Kat at Montrose Harbor in the bright sun with the sky so clear you could put your fist through it. It was late fall and the wind was tearing at her hair and beyond her you can see whitecaps and closer to her the lake is hurling itself against the rocks, and in the middle of all this motion and light Kat looks so. Goddamn. Tired.

This is my fear: that it would be like watching a whole carousel of slides from your neighbor’s trip to the Grand Canyon. You’d “ooh” and “ahh” for the first five pictures or so, but there would be another ninety on the way. Somewhere in the middle, you’d stop caring, and before you reached the end, you’d hate your neighbors, hate the Grand Canyon, hate the entire Eastman Kodak family of companies. None of this is going to make her more real for you. And none of it is going to bring her back.

Interior. ICU. Northwestern Memorial Hospital. Close-​up of Kat’s hand cupping three pills: pale blue, dull yellow, off-​white. 

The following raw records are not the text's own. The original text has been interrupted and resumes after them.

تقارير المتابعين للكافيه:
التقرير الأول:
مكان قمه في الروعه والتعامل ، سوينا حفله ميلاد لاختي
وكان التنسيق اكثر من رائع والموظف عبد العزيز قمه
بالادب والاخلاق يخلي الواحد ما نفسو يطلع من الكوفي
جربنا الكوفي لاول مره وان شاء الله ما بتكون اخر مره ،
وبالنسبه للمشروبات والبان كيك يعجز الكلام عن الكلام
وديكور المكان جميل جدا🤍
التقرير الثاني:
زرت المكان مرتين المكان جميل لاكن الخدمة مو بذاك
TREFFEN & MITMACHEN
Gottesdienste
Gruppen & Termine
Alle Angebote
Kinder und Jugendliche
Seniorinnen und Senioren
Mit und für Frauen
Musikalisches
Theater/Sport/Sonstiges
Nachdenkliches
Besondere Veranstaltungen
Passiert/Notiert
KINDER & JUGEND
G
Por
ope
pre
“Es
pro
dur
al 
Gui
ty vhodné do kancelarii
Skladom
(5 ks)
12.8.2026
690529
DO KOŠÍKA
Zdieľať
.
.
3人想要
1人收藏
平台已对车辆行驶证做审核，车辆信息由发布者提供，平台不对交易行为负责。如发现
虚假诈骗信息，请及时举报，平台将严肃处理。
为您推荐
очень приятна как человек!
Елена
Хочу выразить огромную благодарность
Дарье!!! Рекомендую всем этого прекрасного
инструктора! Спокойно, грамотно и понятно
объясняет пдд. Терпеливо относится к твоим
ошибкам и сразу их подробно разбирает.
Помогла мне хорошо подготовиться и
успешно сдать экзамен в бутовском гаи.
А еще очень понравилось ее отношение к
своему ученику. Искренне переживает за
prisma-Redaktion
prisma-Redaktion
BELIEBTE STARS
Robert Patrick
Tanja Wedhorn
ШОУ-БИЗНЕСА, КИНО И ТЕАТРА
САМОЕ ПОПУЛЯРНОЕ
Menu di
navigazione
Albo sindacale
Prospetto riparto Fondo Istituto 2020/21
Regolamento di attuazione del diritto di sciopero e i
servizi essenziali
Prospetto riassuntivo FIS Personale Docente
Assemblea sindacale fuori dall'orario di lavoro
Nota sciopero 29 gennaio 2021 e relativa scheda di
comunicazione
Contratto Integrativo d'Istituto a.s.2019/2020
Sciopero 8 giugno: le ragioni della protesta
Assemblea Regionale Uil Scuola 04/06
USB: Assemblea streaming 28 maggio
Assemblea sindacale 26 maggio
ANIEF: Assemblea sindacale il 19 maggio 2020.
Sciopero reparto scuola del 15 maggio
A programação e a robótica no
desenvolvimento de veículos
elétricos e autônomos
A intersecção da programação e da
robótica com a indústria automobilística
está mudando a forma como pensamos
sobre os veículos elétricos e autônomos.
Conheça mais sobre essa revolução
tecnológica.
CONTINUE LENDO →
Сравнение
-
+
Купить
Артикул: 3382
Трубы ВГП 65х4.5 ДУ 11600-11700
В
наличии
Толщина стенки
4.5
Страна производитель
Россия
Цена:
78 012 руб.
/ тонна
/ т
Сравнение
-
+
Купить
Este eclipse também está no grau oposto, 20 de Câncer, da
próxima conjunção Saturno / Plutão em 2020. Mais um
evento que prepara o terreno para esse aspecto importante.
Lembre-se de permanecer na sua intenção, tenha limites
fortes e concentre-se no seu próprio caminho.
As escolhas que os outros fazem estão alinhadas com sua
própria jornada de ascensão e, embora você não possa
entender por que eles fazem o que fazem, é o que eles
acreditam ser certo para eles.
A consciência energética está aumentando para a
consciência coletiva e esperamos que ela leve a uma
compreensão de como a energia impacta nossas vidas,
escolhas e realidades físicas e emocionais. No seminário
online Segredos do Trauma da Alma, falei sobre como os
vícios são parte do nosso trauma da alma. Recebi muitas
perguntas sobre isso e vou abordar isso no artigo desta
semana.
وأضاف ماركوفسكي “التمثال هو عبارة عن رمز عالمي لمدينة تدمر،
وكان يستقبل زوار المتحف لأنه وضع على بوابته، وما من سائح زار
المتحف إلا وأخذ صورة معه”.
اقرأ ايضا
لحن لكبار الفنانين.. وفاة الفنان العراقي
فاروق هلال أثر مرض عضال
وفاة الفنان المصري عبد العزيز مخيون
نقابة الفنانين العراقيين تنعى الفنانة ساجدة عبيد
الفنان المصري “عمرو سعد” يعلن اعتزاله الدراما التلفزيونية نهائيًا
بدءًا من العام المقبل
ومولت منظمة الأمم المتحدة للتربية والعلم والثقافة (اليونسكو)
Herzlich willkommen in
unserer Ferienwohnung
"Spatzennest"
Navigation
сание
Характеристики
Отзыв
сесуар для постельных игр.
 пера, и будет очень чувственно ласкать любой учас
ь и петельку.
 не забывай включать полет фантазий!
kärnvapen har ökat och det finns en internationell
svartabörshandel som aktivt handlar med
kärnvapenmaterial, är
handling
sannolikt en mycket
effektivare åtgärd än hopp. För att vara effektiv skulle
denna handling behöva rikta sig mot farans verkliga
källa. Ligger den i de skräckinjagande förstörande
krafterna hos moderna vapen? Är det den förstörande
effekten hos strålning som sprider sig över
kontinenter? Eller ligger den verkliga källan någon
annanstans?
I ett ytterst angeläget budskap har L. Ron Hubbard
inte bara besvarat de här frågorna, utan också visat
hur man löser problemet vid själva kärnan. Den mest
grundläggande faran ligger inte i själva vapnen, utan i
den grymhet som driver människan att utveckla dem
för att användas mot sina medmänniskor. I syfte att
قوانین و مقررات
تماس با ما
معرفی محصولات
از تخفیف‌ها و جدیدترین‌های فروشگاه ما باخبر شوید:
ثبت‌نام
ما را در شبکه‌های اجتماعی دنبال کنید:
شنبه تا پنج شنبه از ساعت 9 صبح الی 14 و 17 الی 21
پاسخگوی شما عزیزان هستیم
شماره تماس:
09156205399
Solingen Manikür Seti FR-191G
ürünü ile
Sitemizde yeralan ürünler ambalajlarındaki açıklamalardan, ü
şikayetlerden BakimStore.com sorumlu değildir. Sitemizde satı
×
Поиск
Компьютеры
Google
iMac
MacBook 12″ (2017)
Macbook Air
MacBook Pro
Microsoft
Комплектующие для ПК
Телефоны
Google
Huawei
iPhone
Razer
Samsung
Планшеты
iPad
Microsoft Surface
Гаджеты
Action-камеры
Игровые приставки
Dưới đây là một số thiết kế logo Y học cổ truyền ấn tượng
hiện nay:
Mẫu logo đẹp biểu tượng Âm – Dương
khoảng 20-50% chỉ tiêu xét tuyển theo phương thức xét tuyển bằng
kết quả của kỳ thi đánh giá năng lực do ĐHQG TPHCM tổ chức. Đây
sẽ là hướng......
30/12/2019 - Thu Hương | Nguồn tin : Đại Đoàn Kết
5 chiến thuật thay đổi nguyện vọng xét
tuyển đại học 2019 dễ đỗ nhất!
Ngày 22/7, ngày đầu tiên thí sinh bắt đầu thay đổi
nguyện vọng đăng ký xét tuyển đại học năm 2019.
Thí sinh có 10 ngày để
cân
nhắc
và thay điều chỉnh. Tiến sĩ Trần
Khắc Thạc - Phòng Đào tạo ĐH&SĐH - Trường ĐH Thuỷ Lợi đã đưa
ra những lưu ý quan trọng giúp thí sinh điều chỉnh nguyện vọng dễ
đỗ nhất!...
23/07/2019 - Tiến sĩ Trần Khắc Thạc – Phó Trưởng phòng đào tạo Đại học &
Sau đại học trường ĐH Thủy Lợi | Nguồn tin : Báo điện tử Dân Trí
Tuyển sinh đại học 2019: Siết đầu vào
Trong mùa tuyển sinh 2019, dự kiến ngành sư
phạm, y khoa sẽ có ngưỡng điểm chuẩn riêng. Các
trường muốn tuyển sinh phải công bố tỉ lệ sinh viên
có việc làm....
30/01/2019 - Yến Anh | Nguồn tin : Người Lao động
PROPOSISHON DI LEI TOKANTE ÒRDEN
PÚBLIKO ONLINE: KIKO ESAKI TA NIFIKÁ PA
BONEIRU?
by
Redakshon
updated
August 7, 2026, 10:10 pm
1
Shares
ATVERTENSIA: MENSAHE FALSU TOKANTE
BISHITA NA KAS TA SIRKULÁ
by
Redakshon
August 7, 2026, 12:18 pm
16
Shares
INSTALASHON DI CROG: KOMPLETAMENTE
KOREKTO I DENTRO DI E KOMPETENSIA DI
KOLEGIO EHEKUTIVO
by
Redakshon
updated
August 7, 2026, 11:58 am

No one agrees with me, but her last album was her best. Most people stopped paying attention during her years in L.A. They got tired of watching her push it too far, they said the music was never as good as those first two albums, and they all wondered why she didn’t just get it over with and die already. Instead she came back to Chicago and after laying low for a while, she put out an album with a small indie label run by guys too young to have been burned by her on her way up. I imagine that recording it, playing all the instruments herself, and knitting the tracks together, must have been like those long airless days in her parents’ basement. I say imagine because I wasn’t there; I had abandoned Chicago shortly after Kat left town. I had planned on sticking around and being smug about how I was keeping it real, 312-​style, but when I saw my chance to go east, I went. By the time I came back to see her, after months of promises and see-​you-​soon messages, she was sick and then she was gone. Anyone who had guessed overdose or razor to the wrist or self-​immolation must have felt cheated. She got a stupid cancer, one that had nothing to do with any of her more toxic habits, and that was it. Right before her body betrayed her that one last time, she was tiny and bald and her skin was like cigarette paper. I wanted to scoop her up and carry her back to our old loft, to the couch where we had curled up all those years before, watching reruns of Cheers and M*A*S*H and Mary Tyler Moore and everything else WGN threw at us. Kat had fallen asleep on my shoulder that night. I listened to her breathe. I watched her dreaming eyes twitch. Her face was soft and full, despite the bruise that painted her left eye. Seeing her in that hospital bed, that’s what I wanted: to carry her back home.

That’s what would happen in the dream sequence where the best friends are reunited after the falling out, the bitter words, the long silence, the gradual thaw. But I did not spirit her away. When I found her in that bed, wiped out and with little left to give, I aimed the lens and started to shoot. Because not getting those pictures would have wrecked it—​for me. And,  I hope, for her.

Looking at all of the pictures now, I can pretend that she was the only one with the what-​the-​fuck? look, the what-​makes-​you-​so-​special? look, the do-​you-​even-​believe-​your-​own-​bullshit? look. But she’s also the only one with the thank-​God-​it’s-​you look, the just-​trust-​me-​on-​this-​one look, the I’m-​sorry-​please-​forgive-​me look, the look-​that-​I-​only-​give-​to-​you look. This is when I wish that there had been another me as devoted to me as I was to her. Someone to offer me proof that I looked at her like that, instead of just gawking with one big dumb glassy eye that only asked for more, and more, and more, and more.